Douglas firs

It's About Time - November 2012

The American wigeons are back in the Delta Ponds. I believe these are the first of our winter migrants to arrive. I look forward to the increasing diversity of waterfowl. On our side of the Delta Highway we have had only mallards and Canada geese for a long time.

Turtles can be seen in the Delta Ponds on the west side of Delta Highway but it appears the cormorants have usurped them from their favorite logs. With increasing cold weather and less sun showing, the turtles will burrow into the mud at the bottom of the ponds to brumate.

Now that summer is over, the old needles are falling from the Douglas firs in great numbers. These are last year’s needles for the most part. The needles that emerged from their buds this spring will finally get around to doing their job. Over the rainy season they will double in thickness, storing carbohydrates. When the weather gets warmer in the spring, they will transport that energy down to the tree trunk and put on some board feet.

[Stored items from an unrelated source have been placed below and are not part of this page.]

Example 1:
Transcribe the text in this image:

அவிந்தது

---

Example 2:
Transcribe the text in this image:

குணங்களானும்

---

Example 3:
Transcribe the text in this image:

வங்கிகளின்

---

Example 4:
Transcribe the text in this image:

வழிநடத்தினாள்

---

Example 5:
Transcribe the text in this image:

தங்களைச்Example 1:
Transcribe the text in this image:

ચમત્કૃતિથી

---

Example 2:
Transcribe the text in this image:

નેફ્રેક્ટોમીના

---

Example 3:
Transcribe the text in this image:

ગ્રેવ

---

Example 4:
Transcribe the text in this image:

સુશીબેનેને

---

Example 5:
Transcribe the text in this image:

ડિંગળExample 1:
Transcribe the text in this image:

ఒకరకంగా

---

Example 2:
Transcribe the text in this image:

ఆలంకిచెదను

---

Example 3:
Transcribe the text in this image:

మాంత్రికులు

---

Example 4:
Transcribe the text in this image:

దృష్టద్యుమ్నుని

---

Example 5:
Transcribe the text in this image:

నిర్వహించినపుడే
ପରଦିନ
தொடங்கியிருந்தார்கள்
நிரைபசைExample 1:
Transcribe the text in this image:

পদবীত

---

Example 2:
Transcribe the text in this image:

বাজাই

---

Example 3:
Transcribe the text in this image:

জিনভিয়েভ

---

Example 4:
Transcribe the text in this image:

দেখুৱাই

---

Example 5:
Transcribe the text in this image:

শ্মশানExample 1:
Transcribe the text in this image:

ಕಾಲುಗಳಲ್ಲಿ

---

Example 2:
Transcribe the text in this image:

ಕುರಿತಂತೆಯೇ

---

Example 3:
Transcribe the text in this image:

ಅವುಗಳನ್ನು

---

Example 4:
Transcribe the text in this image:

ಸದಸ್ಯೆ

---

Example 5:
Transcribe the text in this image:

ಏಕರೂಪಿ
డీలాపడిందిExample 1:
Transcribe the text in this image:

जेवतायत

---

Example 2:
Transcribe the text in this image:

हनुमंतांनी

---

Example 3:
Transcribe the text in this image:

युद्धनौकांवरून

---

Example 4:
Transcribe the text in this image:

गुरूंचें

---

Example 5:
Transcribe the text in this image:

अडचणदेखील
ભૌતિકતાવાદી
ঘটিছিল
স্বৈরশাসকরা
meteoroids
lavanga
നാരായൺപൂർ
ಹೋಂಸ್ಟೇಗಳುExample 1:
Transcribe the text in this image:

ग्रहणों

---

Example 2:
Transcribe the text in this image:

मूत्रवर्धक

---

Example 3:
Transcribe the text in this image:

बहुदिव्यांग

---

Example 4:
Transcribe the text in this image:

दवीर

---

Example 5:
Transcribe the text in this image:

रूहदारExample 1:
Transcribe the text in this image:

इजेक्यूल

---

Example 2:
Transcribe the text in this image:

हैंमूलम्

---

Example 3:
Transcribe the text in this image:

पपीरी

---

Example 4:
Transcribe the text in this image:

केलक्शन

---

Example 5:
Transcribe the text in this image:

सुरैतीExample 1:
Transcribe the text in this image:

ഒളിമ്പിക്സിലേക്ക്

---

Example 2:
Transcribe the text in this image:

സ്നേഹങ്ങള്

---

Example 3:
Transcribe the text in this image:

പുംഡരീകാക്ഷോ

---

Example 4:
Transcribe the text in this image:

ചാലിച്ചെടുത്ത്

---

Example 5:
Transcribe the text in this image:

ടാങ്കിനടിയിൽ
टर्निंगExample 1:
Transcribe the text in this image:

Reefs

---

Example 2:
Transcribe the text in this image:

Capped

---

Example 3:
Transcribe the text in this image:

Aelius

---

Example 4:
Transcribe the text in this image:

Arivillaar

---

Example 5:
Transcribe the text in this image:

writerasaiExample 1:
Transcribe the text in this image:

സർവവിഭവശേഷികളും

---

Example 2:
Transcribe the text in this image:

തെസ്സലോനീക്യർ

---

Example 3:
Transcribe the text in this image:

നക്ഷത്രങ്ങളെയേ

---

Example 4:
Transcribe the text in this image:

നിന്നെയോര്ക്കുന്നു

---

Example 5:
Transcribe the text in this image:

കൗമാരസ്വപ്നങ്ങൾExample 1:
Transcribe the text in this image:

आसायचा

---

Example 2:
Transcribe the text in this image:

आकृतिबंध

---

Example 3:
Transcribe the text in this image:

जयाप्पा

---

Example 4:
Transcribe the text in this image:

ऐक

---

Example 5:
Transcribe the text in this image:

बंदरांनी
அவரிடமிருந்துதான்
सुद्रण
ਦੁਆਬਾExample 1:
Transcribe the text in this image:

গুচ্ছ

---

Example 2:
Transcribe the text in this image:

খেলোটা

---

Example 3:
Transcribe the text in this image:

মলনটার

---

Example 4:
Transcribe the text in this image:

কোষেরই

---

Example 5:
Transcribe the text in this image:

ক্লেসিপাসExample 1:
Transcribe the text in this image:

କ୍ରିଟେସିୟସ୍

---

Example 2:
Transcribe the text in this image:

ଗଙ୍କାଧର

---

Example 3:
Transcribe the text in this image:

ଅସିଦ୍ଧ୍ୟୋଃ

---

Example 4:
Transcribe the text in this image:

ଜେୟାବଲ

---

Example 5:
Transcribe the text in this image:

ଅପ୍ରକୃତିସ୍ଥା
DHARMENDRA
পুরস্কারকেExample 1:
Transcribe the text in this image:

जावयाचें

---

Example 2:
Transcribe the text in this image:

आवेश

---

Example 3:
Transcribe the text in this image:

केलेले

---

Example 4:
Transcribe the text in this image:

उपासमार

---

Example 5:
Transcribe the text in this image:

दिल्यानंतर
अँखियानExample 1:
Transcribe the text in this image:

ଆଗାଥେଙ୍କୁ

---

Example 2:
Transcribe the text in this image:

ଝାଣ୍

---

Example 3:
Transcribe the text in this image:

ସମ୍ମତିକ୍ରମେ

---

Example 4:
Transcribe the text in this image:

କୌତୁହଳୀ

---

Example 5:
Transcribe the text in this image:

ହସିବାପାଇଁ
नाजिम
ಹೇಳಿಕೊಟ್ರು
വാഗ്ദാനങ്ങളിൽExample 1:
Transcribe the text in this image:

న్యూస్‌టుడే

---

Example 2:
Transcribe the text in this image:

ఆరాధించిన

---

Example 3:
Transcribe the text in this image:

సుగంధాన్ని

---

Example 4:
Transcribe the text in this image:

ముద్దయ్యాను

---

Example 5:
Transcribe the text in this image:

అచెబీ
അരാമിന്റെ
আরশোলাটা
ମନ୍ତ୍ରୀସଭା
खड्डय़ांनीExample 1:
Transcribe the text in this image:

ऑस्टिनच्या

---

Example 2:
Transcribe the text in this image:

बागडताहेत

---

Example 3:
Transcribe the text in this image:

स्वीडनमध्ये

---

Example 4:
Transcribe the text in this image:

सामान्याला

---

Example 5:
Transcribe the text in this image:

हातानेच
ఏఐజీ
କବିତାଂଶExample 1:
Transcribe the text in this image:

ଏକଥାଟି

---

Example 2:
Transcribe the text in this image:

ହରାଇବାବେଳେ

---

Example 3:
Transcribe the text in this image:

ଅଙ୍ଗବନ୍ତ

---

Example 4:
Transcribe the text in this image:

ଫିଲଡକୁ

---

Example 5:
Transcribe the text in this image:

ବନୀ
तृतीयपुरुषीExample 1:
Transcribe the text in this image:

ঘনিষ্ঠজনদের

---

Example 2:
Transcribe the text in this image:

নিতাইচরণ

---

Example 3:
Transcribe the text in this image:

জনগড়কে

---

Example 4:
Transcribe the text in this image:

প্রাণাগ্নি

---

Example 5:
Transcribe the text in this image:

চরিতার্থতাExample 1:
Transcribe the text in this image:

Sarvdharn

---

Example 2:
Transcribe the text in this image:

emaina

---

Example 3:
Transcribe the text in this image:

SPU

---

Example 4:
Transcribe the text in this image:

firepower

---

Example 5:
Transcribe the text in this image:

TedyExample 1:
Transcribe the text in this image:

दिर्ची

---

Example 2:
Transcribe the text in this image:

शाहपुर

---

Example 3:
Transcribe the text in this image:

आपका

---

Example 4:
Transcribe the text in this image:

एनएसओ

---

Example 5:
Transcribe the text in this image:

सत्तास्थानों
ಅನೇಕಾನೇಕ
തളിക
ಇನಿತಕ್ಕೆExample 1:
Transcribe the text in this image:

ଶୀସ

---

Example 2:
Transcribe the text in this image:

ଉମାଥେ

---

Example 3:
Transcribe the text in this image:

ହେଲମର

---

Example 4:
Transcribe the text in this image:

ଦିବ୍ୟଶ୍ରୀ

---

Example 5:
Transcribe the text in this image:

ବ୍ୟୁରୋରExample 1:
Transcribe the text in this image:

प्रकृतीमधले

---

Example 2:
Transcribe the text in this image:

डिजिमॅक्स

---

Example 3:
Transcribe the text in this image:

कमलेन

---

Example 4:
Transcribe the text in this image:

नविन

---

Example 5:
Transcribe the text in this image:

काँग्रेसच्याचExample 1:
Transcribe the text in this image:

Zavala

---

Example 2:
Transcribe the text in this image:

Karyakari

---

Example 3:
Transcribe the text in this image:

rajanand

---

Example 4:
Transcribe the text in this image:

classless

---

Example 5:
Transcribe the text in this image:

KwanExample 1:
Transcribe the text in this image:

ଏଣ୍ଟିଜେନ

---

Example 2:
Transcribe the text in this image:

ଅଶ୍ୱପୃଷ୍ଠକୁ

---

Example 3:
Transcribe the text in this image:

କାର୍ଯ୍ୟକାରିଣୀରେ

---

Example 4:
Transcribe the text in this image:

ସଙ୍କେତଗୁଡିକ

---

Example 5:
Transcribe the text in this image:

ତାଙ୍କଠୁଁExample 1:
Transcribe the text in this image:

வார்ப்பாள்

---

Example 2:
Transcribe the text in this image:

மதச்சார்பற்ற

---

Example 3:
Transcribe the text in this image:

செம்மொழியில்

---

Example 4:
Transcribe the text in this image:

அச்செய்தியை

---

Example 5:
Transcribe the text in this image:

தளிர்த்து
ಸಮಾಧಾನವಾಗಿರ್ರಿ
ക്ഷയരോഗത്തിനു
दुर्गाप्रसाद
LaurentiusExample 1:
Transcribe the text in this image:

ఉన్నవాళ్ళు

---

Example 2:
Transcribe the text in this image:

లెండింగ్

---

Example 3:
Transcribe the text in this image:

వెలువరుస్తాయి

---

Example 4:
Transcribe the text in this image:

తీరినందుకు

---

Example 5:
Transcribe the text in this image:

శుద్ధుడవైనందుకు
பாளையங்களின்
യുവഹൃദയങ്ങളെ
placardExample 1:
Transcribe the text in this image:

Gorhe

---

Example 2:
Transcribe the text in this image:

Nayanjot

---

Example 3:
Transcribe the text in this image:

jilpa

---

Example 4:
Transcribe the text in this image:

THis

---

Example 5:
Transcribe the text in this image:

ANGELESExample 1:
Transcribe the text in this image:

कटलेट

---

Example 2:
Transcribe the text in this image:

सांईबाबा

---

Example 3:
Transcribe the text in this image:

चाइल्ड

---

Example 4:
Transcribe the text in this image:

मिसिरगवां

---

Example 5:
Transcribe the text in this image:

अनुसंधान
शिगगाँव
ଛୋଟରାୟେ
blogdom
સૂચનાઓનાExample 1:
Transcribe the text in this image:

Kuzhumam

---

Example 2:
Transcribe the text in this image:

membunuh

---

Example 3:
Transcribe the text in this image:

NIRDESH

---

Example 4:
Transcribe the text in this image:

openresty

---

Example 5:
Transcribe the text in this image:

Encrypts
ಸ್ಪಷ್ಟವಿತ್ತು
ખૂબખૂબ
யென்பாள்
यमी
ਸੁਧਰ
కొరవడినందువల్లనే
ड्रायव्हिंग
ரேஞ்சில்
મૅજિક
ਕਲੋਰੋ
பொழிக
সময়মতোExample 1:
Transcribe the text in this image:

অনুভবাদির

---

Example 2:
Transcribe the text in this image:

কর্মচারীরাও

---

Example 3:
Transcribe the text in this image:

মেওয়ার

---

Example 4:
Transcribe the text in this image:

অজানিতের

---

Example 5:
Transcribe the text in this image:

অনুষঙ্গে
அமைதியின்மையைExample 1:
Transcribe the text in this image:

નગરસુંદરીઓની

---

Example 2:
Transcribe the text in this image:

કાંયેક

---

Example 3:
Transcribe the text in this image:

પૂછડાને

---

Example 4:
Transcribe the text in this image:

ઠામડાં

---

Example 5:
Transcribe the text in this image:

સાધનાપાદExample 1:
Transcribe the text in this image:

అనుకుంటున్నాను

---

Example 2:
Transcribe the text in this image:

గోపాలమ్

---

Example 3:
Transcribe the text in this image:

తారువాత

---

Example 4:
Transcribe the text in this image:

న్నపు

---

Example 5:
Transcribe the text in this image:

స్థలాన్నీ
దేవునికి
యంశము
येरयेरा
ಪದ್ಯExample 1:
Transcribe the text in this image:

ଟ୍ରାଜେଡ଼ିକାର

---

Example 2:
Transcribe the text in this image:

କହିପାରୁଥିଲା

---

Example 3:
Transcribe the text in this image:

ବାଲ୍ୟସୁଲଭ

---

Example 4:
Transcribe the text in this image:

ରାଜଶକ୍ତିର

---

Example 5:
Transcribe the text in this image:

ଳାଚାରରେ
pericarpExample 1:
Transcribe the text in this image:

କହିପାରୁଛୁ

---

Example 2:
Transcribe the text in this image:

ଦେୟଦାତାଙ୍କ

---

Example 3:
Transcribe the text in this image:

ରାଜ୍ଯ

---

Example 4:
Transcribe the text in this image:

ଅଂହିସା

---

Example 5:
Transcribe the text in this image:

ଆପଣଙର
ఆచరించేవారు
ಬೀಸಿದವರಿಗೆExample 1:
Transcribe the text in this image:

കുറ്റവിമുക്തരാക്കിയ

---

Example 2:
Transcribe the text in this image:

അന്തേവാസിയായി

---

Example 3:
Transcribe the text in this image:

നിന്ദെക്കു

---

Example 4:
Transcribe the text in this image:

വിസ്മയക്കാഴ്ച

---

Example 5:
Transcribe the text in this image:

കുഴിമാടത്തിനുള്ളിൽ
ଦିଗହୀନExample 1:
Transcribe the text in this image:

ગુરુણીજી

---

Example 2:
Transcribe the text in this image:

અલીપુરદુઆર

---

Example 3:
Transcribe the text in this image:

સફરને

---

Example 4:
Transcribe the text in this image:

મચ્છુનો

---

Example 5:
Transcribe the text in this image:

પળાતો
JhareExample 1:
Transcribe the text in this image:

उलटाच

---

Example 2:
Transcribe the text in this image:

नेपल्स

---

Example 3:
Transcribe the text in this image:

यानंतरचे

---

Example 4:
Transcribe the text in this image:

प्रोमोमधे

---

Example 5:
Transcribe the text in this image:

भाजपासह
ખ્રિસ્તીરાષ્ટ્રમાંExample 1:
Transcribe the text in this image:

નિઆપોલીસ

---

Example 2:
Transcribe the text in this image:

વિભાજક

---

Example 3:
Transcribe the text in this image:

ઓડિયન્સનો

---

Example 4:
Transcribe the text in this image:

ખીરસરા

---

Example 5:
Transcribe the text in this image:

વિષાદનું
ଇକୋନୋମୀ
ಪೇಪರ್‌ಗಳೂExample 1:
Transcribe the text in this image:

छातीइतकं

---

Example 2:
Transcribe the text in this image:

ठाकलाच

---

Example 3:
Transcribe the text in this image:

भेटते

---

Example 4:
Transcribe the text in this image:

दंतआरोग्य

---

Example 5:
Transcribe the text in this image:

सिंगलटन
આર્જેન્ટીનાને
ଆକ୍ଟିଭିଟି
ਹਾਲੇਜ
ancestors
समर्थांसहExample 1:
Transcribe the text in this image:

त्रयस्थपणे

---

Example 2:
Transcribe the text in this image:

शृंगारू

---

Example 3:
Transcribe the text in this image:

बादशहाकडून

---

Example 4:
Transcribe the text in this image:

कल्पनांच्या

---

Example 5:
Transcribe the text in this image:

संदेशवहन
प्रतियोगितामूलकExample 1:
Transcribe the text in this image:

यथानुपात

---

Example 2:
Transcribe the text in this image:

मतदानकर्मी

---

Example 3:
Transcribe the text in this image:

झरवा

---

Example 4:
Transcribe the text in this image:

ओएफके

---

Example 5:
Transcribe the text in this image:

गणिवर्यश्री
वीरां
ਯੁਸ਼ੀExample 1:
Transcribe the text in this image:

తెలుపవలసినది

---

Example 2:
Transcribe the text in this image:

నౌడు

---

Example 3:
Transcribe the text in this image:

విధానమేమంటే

Seedlings have sprouted everywhere now that the rainy season has begun. Things like bedstraw and bitter cress have a pair of seed leaves, called cotyledons. They were already present in miniature inside the seed. Grass seedlings send up a single, tiny, green spear. That’s why members of the grass family are known as monocotyledons while those families with two seed leaves are called dicotyledons. Conifers are different; hemlock seeds have up to six cotyledons.